DNMT3AR882 mutations induce focal hypomethylation in AML cells and normal hematopoietic cells.

  • Major finding:DNMT3AR882 mutations induce focal hypomethylation in AML cells and normal hematopoietic cells.

  • Concept: CpG island hypermethylation is a consequence of rapid cell growth and is independent of gene silencing.

  • Impact: CpG island hypermethylation may be not a pathogenic change, but a consequence of proliferative stress.
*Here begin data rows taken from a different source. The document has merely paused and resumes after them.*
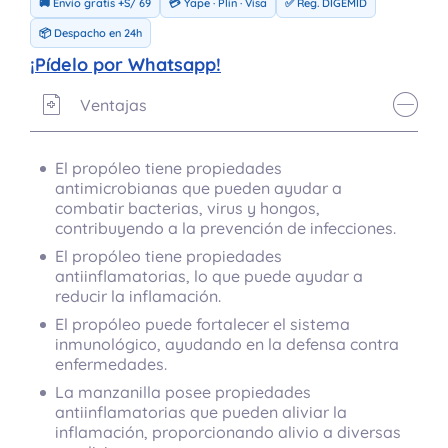
🚚 Envío gratis +S/ 69
💳 Yape · Plin · Visa
✅ Reg. DIGEMID
📦 Despacho en 24h
¡Pídelo por Whatsapp!
Ventajas
El propóleo tiene propiedades
antimicrobianas que pueden ayudar a
combatir bacterias, virus y hongos,
contribuyendo a la prevención de infecciones.
El propóleo tiene propiedades
antiinflamatorias, lo que puede ayudar a
reducir la inflamación.
El propóleo puede fortalecer el sistema
inmunológico, ayudando en la defensa contra
enfermedades.
La manzanilla posee propiedades
antiinflamatorias que pueden aliviar la
inflamación, proporcionando alivio a diversas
Mutations in the DNA methyltransferase DNMT3A, most commonly DNMT3AR882H, occur in approximately 25% of patients with acute myeloid leukemia (AML). DNMT3AR882H mutations occur early in the development of leukemia and act in a dominant negative manner to reduce DNA methylation activity. However, it is not clear how DNMT3A-mediated methylation changes contribute to leukemogenesis, prompting Spencer and colleagues to investigate genome-wide DNA methylation patterns in primary AML samples and cell lines with and without DNMT3AR882 mutations. Whole-genome bisulfite sequencing (WGBS) of hematopoietic cells from a patient with the DNMT3AR882H allele, but without leukemia, and the patient's wild-type sibling indicated that DNMT3AR882H is associated with focal methylation loss even in nonleukemic cells. Further, WGBS of primary AML samples revealed that DNMT3AR882 mutations were associated with enhanced focal hypomethylation in CpG dense regions, whereas DNMT3A-wild-type AML was associated with enhanced CpG island hypermethylation. These hypomethylated and hypermethylated regions were associated with distinct genomic and epigenomic features; however, mutant DNMT3A did not substantially alter the epigenetic marks or transcriptional activity of nearby genes. Although DNMT3A–wild-type AML was associated with hypermethylated CpG islands, the hypermethylation was not linked to gene silencing, suggesting that AML-associated gene silencing was more dependent on AML “state” than on hypermethylation of CpG island promoters. Moreover, DNMT3A-mediated hypermethylation of CpG islands occurred in nontransformed primary hematopoietic stem/progenitor cells during cytokine-induced proliferation, and DNMT3AR882H AML cells had largely overlapping regions of hypomethylation that developed before the onset of leukemia, indicating that CpG island hypomethylation may be an AML-initiating phenotype in DNMT3A-mutant cells. Collectively, these findings suggest that DNMT3AR882H-induced CpG island hypomethylation may contribute to the initiation of AML and that CpG island hypermethylation may be a consequence of cellular proliferation and not a pathogenic driver.

Spencer DH, Russler-Germain DA, Ketkar S, Helton NM, Lamprecht TL, Fulton RS, et al. CpG island hypermethylation mediated by DNMT3A Is a consequence of AML progression. Cell 2017;168:801–16.